Kami saling bekejar-kejaran kayak anak kecil dan membuat ibu hanya tersenyum menggelengkan kepalanya terus melihat kami. Aku sebenarnya sangat iri dengan adikku yang di beri nama Rino Gustomo. Kenapa dia mendapat nama bagus. Sedangkan aku Nia. Duh rasanya kok malah jengkel ya.

“Wes-wes, sudah mainannya! Sonia, eh maksud ibu Soni. Kamu segera berangkat nanti terlambat piye to le!”

“Sudah kebiasaan soalnya, bu. Jadi lupa terus manggilnya.” Protesku tiada henti.

“Iyo-iyo, maafkan ibu yo. Wes hati-hati le. Jangan lupa pesennya ibu yo!” Sambil terus memeluk ibu, aku tetap menahan air mataku yang sepertinya tidak bisa aku tahan lagi, dan membuat adikku Rino tertawa meledekku.

“Tuhkan, bener namanya Nia. Nangisan..” teriaknya yang membuatku rasanya malah gemas hingga aku peluk super erat, sampai dia memohon ampun denganku. “Rasakno yo bocah bawel!”

“Maafkan kakak..!”

Aku akhirnya memasuki mobil dengan bapak yang mengantarku sampai bandara sekaligus berangkat ke kantor.

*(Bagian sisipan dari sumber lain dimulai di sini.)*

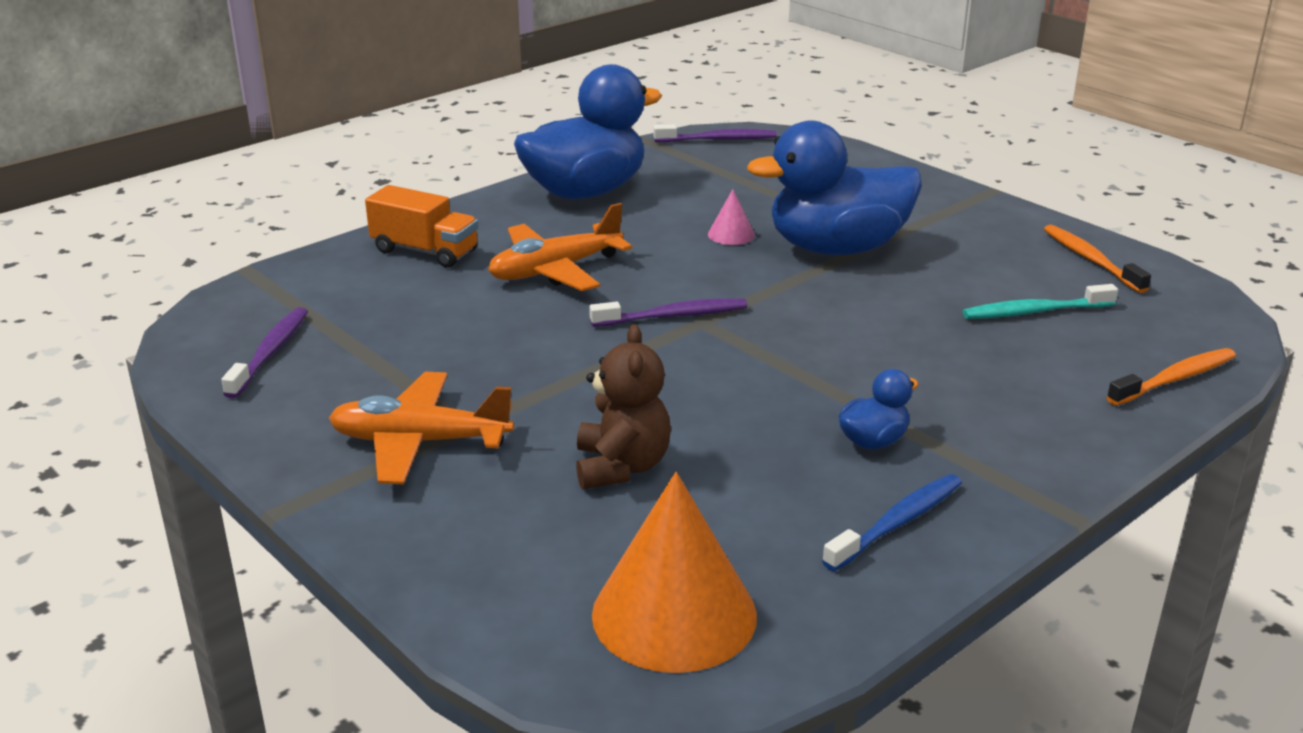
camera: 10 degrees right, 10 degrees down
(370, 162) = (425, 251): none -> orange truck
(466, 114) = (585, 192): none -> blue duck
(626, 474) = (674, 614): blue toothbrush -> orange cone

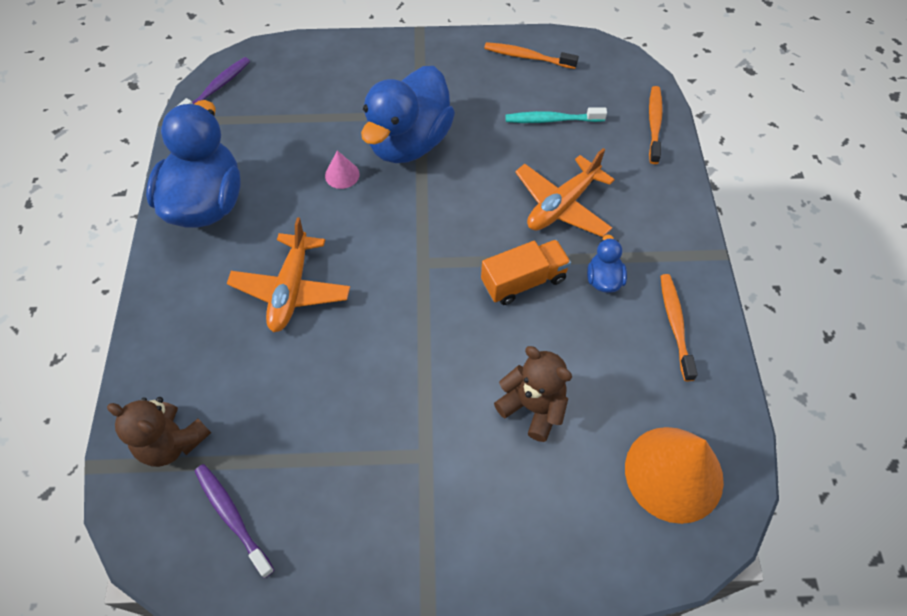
camera: 50 degrees left, 30 degrees up
(313, 291) = (172, 442): none -> brown teddy bear
(420, 442) = (421, 492): orange plane -> orange plane (562, 205)
(425, 251) = (188, 342): orange truck -> orange truck (523, 281)
(672, 316) = (404, 271): purple toothbrush -> none
(896, 523) = (675, 325): blue toothbrush -> orange toothbrush
(1035, 312) = (552, 120): turquoise toothbrush -> turquoise toothbrush turned 60 degrees clockwise

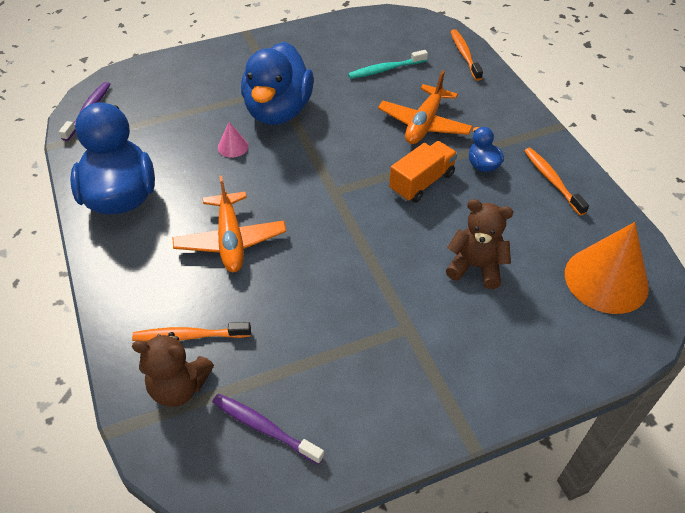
camera: 20 degrees left, 10 degrees down
(528, 57) = (344, 32): orange toothbrush -> orange toothbrush (190, 336)

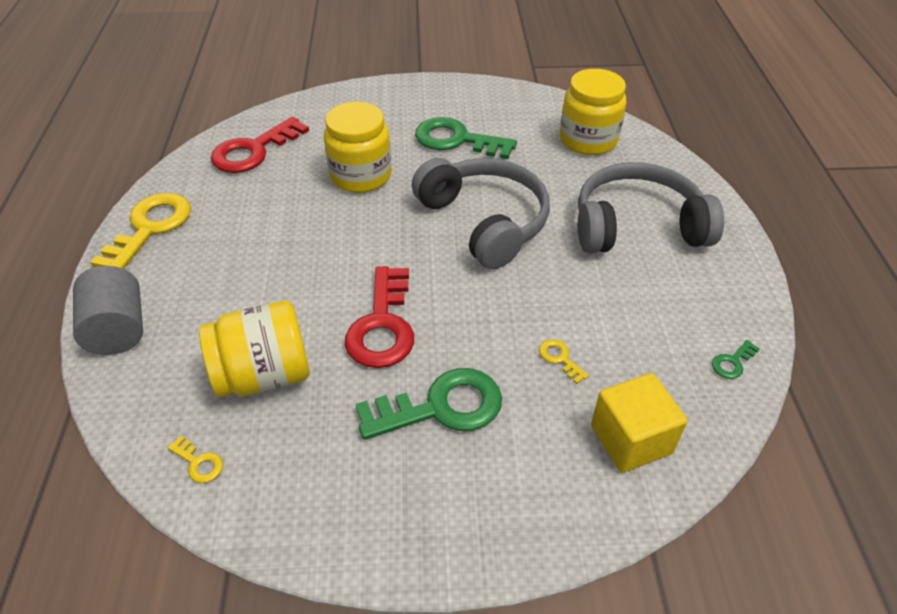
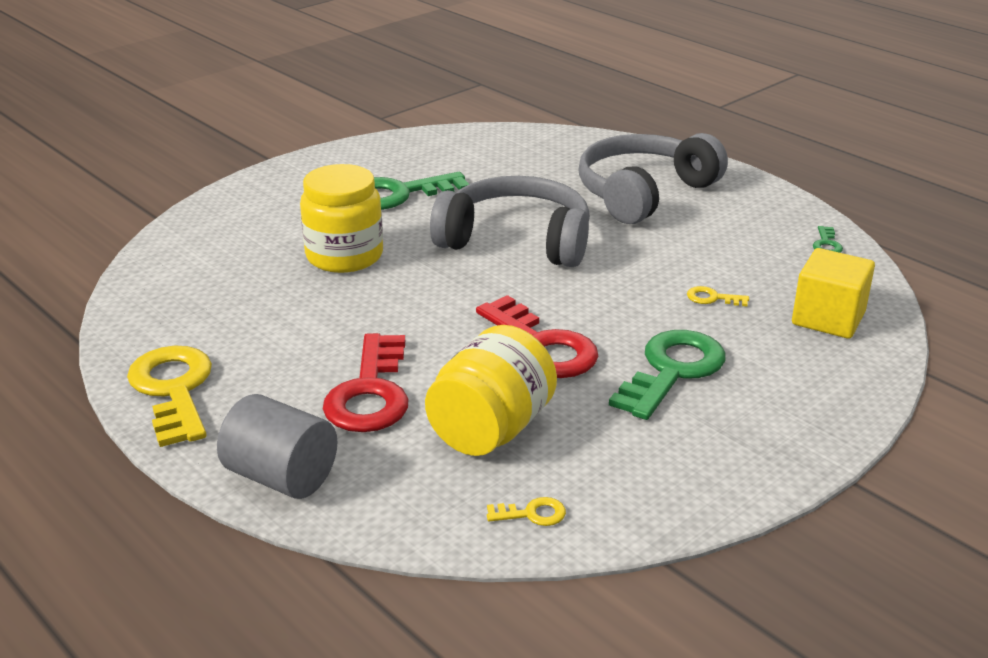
camera: 40 degrees left, 15 degrees down
(254, 151) = (189, 282): red key -> red key (370, 393)
(588, 140) = (517, 152): yellow jar -> none

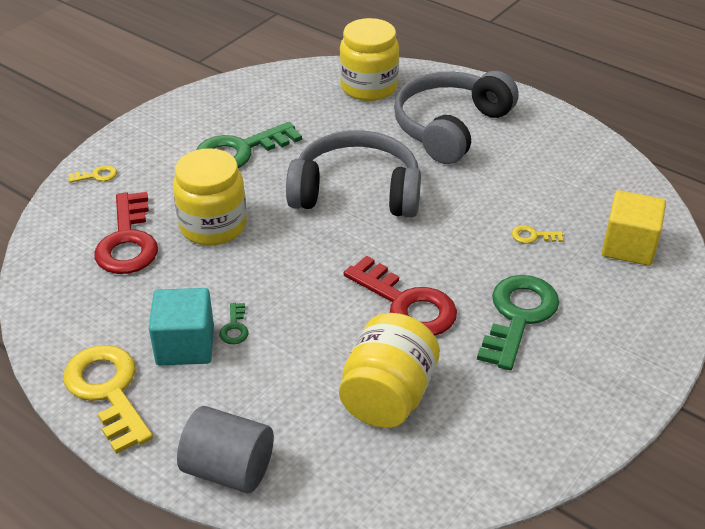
camera: 10 degrees left, 10 degrees up
(274, 358) = (185, 345): none -> turquoise cube
(370, 393) = (278, 372): red key -> red key (128, 241)
(532, 514) = (442, 476): yellow key -> yellow key (96, 175)
(561, 151) = (369, 87): none -> yellow jar
(826, 244) = (611, 167): green key -> green key (235, 328)

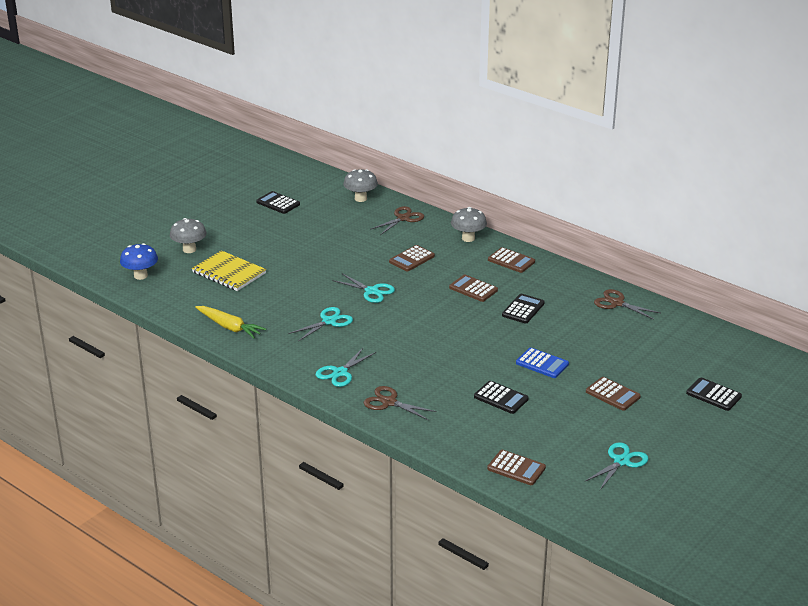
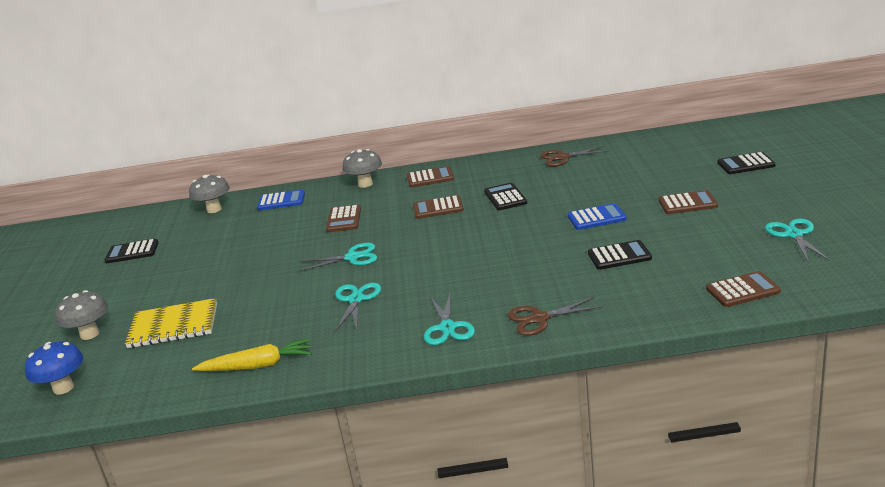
camera: 40 degrees left, 5 degrees down
(403, 218) = (281, 201): brown scissors -> blue calculator

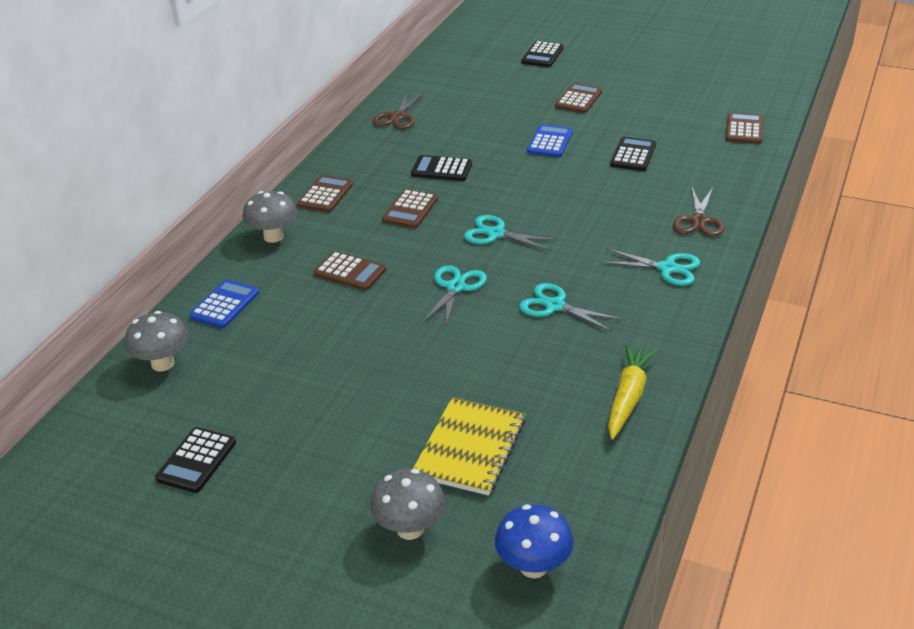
camera: 65 degrees left, 10 degrees up
(794, 234) = (684, 83): turquoise scissors -> turquoise scissors (495, 234)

“Bu, jangan lupa tanyakan eyang ya! Kenapa namaku harus Sonia?” teriakku di dalam mobil sambil mengeluarkan sedikit kepalaku di jendela dengan melambaikan tangan kananku ke arah ibu dan Rino.

“Tapi eyang putri sudah meninggal. Bagaimana ibu tanyanya?” teriak ibu yang membalas pertanyaanku.